Here is an excellent article presenting Aerospike&#x27;s NoSQL database performance on a single node on Amazon. On a single Amazon C3.8xlarge instance it does 1 Million TPS. The architecture of the system offers fundamental wins based on which the solution can outsmart any other existing product. This is the NoSQL database for the Internet generation. A platform that offers the flexibilities in developing applications for Internet scale and offering the cardinalities that does not have to be limited. No manual sharding or load-balancing required, system does it.<p>Hacker new readers, check it out, drop by the Aerospike office in Mountain View to talk to the amazing developers&#x2F;hackers. Great technical team open to have more and more be part of Aerospike ecosystem.<p>Build on Aerospike and be a part of the fast revolution that Aerospike has started.

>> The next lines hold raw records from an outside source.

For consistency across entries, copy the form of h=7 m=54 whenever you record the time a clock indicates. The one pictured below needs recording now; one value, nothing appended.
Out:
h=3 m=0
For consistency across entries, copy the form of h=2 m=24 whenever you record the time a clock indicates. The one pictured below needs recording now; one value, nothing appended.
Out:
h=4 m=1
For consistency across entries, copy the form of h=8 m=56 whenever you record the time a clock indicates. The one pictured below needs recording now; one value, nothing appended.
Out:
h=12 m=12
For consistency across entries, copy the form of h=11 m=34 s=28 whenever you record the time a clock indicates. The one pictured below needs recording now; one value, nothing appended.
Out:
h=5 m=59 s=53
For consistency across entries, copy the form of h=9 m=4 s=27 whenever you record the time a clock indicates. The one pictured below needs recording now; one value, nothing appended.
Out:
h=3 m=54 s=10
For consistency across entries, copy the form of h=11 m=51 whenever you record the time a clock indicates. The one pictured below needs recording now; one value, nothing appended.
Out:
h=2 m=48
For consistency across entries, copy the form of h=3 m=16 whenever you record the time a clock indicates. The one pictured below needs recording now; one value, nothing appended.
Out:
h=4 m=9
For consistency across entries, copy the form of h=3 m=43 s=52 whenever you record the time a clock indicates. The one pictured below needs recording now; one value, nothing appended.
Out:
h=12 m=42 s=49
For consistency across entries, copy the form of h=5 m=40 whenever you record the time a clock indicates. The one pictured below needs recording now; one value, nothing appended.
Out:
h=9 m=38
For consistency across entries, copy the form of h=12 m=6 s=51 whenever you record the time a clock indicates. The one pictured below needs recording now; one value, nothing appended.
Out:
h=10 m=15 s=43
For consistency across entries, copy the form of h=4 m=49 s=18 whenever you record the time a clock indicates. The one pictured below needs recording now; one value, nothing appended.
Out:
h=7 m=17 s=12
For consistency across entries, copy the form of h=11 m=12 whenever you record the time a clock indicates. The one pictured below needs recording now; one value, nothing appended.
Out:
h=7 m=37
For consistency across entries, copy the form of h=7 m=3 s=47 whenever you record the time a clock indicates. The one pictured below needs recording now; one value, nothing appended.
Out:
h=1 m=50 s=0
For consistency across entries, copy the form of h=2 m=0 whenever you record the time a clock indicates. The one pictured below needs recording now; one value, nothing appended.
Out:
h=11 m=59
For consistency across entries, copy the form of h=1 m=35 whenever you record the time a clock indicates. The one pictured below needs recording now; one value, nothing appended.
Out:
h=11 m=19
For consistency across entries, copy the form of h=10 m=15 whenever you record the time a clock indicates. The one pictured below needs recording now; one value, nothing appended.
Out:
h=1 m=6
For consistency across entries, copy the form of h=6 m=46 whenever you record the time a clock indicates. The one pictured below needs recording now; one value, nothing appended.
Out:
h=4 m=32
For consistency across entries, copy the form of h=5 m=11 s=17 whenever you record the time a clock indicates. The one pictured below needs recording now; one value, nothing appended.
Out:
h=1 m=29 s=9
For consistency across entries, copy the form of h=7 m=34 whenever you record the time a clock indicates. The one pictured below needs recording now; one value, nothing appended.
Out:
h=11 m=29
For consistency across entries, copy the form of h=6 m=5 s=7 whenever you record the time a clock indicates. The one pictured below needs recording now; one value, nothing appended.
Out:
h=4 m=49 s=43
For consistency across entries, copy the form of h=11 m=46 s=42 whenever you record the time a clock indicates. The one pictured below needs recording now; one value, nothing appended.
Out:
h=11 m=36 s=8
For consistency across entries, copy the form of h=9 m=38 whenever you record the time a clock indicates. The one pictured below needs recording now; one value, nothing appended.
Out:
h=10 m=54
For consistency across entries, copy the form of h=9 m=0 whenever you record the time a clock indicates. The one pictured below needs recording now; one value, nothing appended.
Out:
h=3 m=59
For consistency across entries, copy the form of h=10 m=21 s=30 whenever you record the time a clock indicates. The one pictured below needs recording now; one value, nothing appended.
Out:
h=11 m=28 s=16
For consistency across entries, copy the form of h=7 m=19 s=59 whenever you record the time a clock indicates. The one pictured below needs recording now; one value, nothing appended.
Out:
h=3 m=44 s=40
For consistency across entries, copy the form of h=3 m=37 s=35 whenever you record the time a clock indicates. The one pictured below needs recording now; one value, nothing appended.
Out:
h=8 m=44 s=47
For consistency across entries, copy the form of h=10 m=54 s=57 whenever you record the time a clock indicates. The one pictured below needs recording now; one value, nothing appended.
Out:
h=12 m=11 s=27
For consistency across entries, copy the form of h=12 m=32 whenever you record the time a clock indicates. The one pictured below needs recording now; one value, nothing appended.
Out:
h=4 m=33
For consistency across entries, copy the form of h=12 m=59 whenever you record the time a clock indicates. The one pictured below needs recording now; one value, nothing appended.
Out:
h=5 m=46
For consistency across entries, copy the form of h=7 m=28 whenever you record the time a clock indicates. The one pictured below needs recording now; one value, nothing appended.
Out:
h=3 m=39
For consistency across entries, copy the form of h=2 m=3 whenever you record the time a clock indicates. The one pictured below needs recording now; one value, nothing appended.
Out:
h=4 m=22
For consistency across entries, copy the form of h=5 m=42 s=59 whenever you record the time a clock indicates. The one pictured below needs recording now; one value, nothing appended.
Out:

Check out the product @aerospike.com<p>http:&#x2F;&#x2F;highscalability.com&#x2F;blog&#x2F;2014&#x2F;8&#x2F;18&#x2F;1-aerospike-server-x-1-amazon-ec2-instance-1-million-tps-for.html<p>later...
======
MalcolmDiggs
Impressive numbers, and I appreciate the fact that you have so many client
libraries available. Downloading the NPM to play around with it as we speak.